My sense of not belonging came from recognizing that the other meeting attendees were not at our economic level. Meanwhile, the woman–whose actions should not reflect on all of NACA–had assumed Sean and I were low-income and treated us that way.

As if there is a way you are supposed to treat low-income people, as opposed to other people.

I was flummoxed that day because in my adult life I had never been treated like I was irresponsible. I’d run into sexism, but classism hadn’t touched me. I’d always been powerful enough economically to fall under the “customer is always right” umbrella, and so I hadn’t realized just how much disrespect you can face when you don’t have that power. How people can stop seeing you as an adult and start seeing you as a child.

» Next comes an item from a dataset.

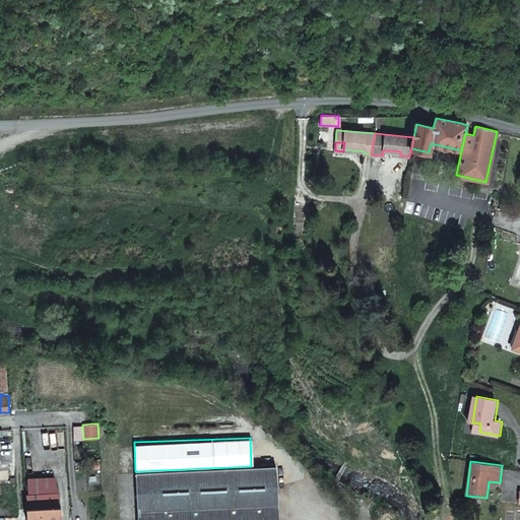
[(136,519),(277,519),(276,465),(251,466),(135,471),(136,519)]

It’s not hard to imagine how your pride, work ethic, self-respect, and respect for others would suffer if you were constantly being reminded by people’s words and deeds that you were a good-for-nothing drain on society. What motivation do you have to prove them wrong…especially when there doesn’t seem to be a way out of your situation? (Upward mobility has pretty much ceased to exist in this country.) I was shocked and confused by one small interaction, and it took years for me to see it for what it was. Imagine a lifetime of that. Imagine being indoctrinated into a culture of utter disrespect.

It’s easy to say that you can avoid this sort of treatment by doing everything right. But, first of all, it is impossible to do everything right. Everyone has different expectations and everyone has different circumstances. You can’t meet everyone’s expectations at all times, and no one can meet all of your expectations. Further, that statement isn’t even true. Even if you somehow manage to do everything perfectly by the book, in such a way that no one can complain about your behavior, there will still be people who will judge you based on other factors. People who will dismiss you outright without even getting to know you.

I see it every day, with every “Drug tests for welfare!” and “Food stamps teach people to be dependent on the system!” email forward and Facebook post.

These blanket statements imply that without regard to individual circumstances, all lower income people are unreliable and can’t be trusted and should be cut off. Well, I suppose the issue of poverty would go away if everyone who was poor simply died, but that’s not really a solution I can get behind.

The real issue here, the problem that is causing the cycle of poverty, is a lack of people willing to respect and take chances on other people. The government does what it can, but government can’t fix this. Only community has the power to right this wrong. Currently, the community seems to be split between people who pretend not to see and people who actively spew hate. As long as this continues, we’re not going to see any improvement.

As long as we look at other people and classify them based on how much money we think they make, we are not an equal opportunity society.